Ranking correct. Cannot provide live atlas expression values.

Correct ranking — but no live atlas query
BioMate · 4-phase pipeline

Phase A: Live Tabula Sapiens — GCGR: hepatocyte-dominant (TPM 842); GLP1R: broad; GIPR: adipose.

Phase B: 6-candidate × 6-axis scoring.

Phase C: MASH: GCGR +10. T2D: GCGR −10.

Phase D: Retatrutide #1 (MASH). indication=t2d: Tirzepatide #1.

Same ranking + live TPM values + indication flip in same run
Key gap

All four systems give the same top-line ranking for this well-characterized receptor class. The differentiator is verifiability and generalization: BioMate queries live atlas TPM values (GCGR 842 in hepatocytes), runs the indication-flip automatically, and would correctly answer for a novel receptor combination with no training precedent. GCGR hepatocyte-dominance is publicly documented — any model with web search retrieves it. The irreplaceable gap is a 2027 orphan-receptor program where no expression atlas query has been published.

T05 — Modality Triage

T05 — Modality Triage

BCMA in multiple myeloma — rank all 7 modalities

Query: "Which therapeutic modality is best for BCMA in multiple myeloma? Query single-cell expression atlases for BCMA tissue expression across 26 tissue types, run a critical-tissue safety scan, then rank CAR-T, bispecific, ADC, naked mAb, PROTAC, ASO, small molecule."
GPT-5.5 · Extended reasoning ON · 66 s · 1,511 tokens
"CAR-T #1. BCMA is largely restricted to plasmablasts and plasma cells. CAR-T viability gate: plasma-cell restricted + no critical-tissue hits = gold standard. Ranking: CAR-T > bispecific > ADC > naked mAb > ASO > PROTAC > small molecule."
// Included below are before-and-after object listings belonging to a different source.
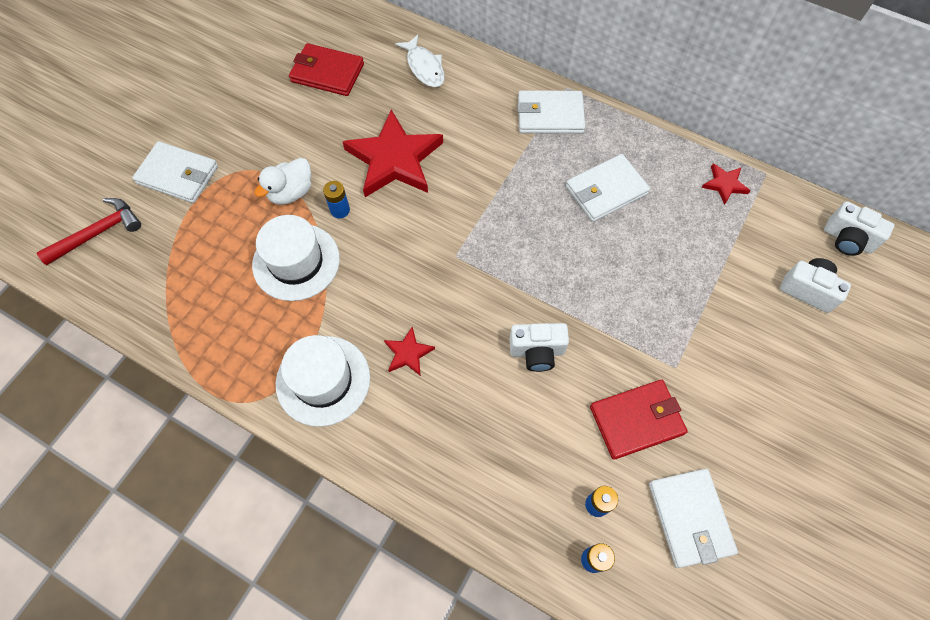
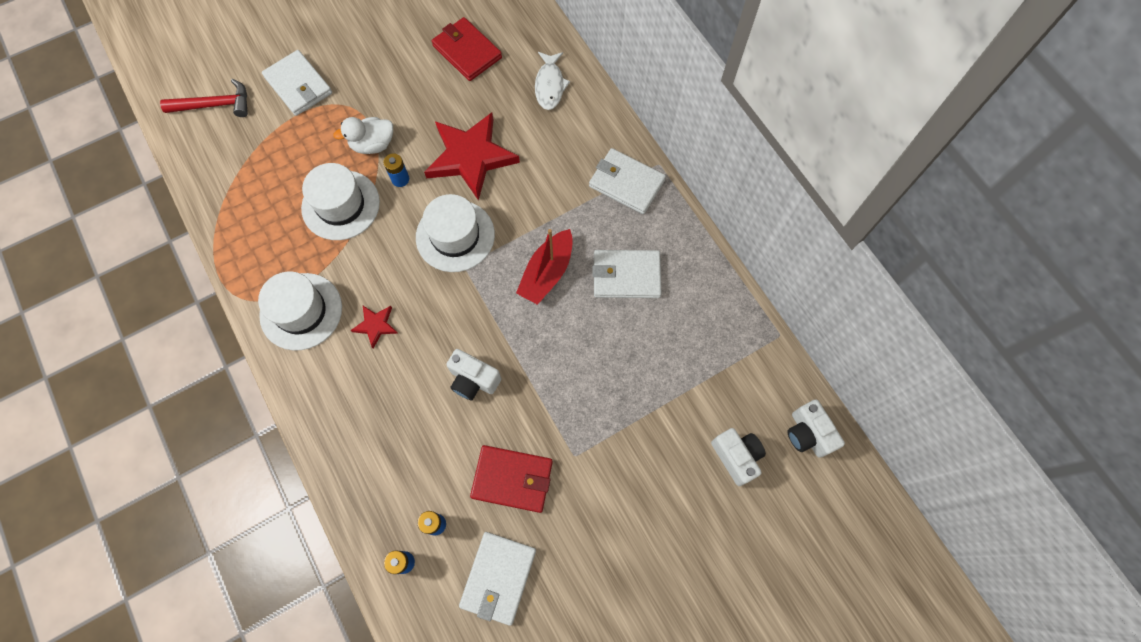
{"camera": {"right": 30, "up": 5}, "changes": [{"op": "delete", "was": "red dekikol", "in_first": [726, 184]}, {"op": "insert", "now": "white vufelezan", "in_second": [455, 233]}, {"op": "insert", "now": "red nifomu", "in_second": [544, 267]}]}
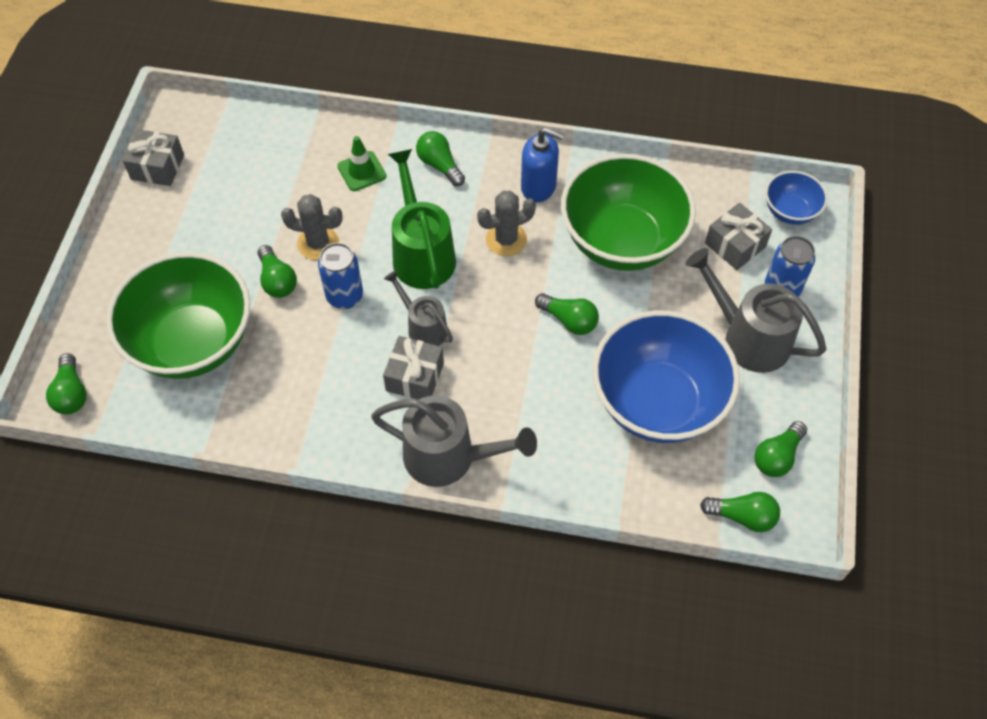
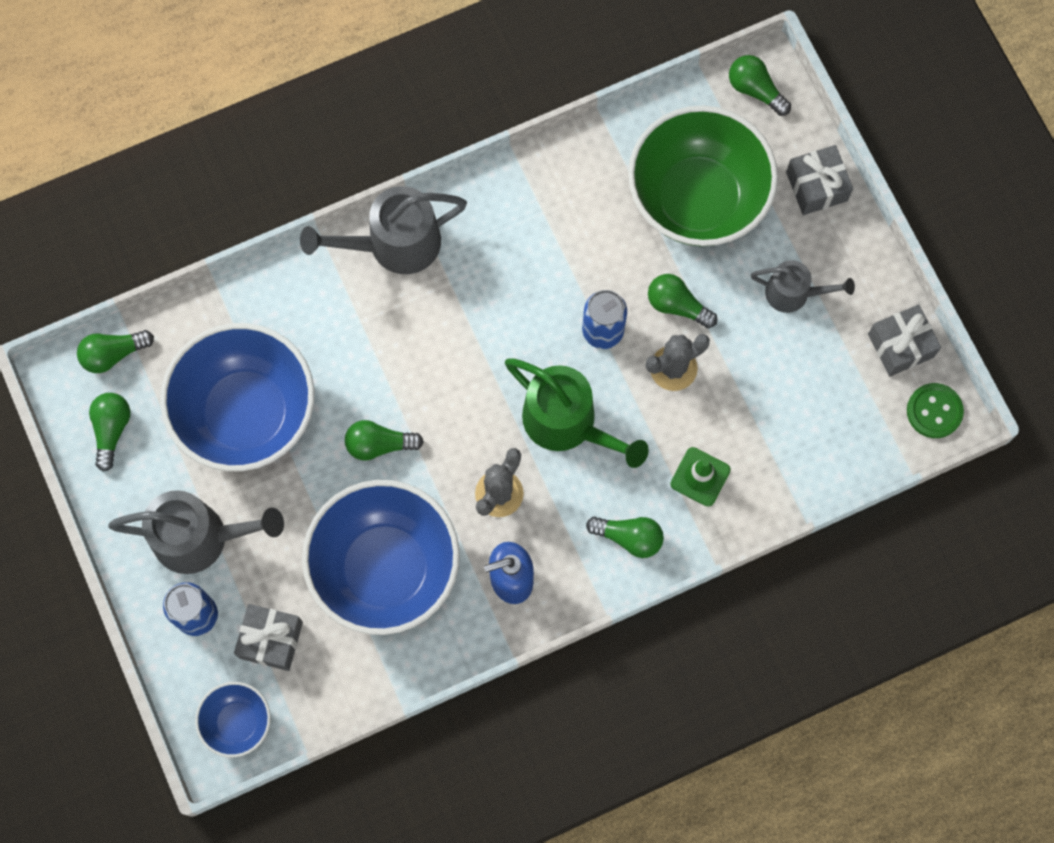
{"camera": {"right": 145, "up": 15}, "changes": [{"op": "insert", "now": "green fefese", "in_second": [935, 410]}, {"op": "move", "was": "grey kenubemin", "in_first": [413, 368], "in_second": [819, 180]}, {"op": "move", "was": "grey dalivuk", "in_first": [418, 308], "in_second": [803, 286]}, {"op": "recolor", "was": "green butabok", "now": "blue butabok", "in_first": [628, 212], "in_second": [381, 557]}]}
Ranking correct. Acknowledged cannot query live databases. Soluble BCMA shedding noted.

Correct ranking — but no actual 26-tissue scan
Gemini 3.1 Pro · Thinking: OFF (standard)
"CAR-T #1 (cilta-cel, ide-cel validated). Bispecific TCE #2 (teclistamab, elranatamab). ADC #3 (belantamab mafodotin). Naked mAb #4 (limited ADCC). Small molecule #5. ASO #6. PROTAC #7 (extracellular target, PROTACs can't reach)."
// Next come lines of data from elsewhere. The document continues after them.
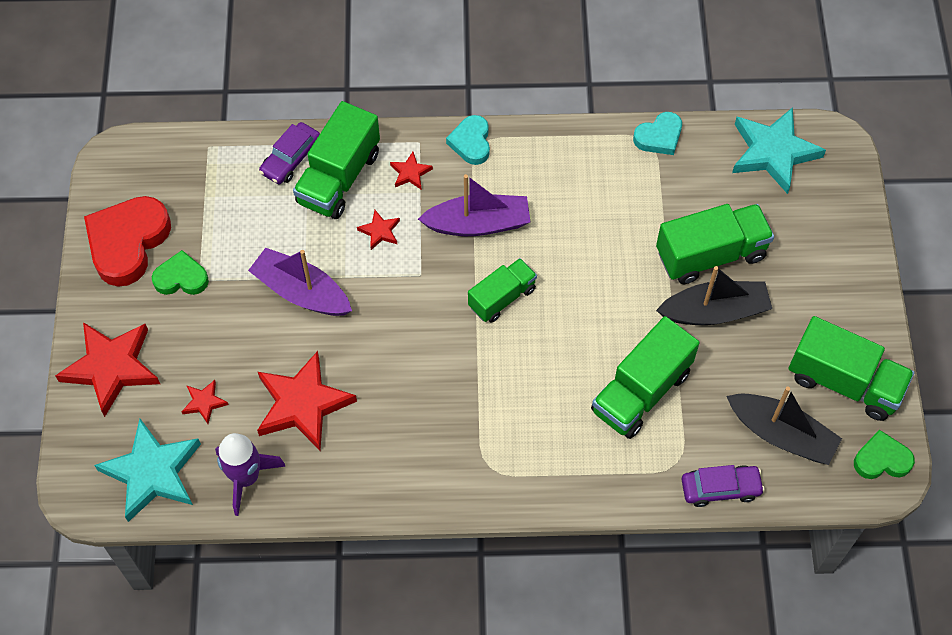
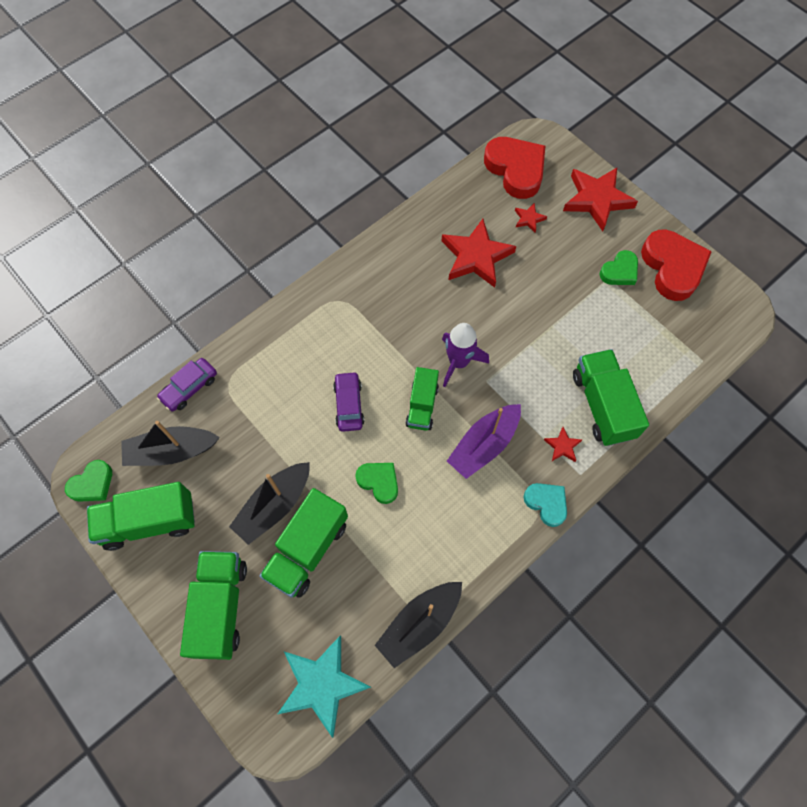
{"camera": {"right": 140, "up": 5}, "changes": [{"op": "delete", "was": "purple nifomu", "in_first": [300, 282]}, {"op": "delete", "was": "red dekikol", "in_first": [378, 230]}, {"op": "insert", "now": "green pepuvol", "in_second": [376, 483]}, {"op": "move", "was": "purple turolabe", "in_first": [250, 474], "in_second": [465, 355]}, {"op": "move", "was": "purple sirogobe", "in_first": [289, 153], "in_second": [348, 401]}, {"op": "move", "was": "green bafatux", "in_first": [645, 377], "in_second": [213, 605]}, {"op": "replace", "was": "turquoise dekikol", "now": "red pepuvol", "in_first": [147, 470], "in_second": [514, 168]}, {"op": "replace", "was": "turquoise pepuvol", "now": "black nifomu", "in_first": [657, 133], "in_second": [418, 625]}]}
Ranking correct. Notes PROTAC spatial biology limitation. Cannot run 26-tissue scan. References teclistamab (Moreau et al., NEJM 2022).

Correct ranking with per-modality rationale — no atlas scan
Claude Sonnet 4.6 · Thinking: OFF (standard)
"BCMA is one of the cleanest modality decisions in oncology — all four discriminating factors point in the same direction: cell-type restriction, no critical-tissue expression, internalization (ADC viable), and CD3-paired bispecific opportunity. CAR-T is #1. But I can't run the 26-tissue scan or generate the IHC panel."

Ranking correct. Correctly identifies the 4 discriminating factors. Cannot produce ihc_followup_panel.txt.

Correct reasoning — but no atlas output files
BioMate · two-workflow chain

W1 — atlas_expression_query: BCMA across 26 tissues. Plasma cells: high. CNS/heart/kidney/liver: not detected.

W2 — modality_triage: CAR-T gate clears. ADC internalization confirmed. CD3 bispecific viable.

Outputs: modality_ranking.csv, tissue_criticality.json, ihc_followup_panel.txt.

Claudin18.2 → critical-tissue flag → mAb #1 (not CAR-T). 7/7 recent FDA approvals (2021–2024) recovered from expression data alone.

CAR-T #1 + 4 structured output files + IHC panel
Key gap

All four systems reach the same conclusion for BCMA — it is a well-characterized target with published single-cell expression data. The real test is a novel target. Claudin18.2 in any LLM returns a paragraph; BioMate's atlas scan flags epithelial lung/pancreas expression and shifts the winner from CAR-T to mAb (Vyloy/zolbetuximab, Oct 2024). For a completely unpublished 2027 target, LLMs have no atlas data to recall. BioMate's live query returns the same answer regardless of training-corpus coverage.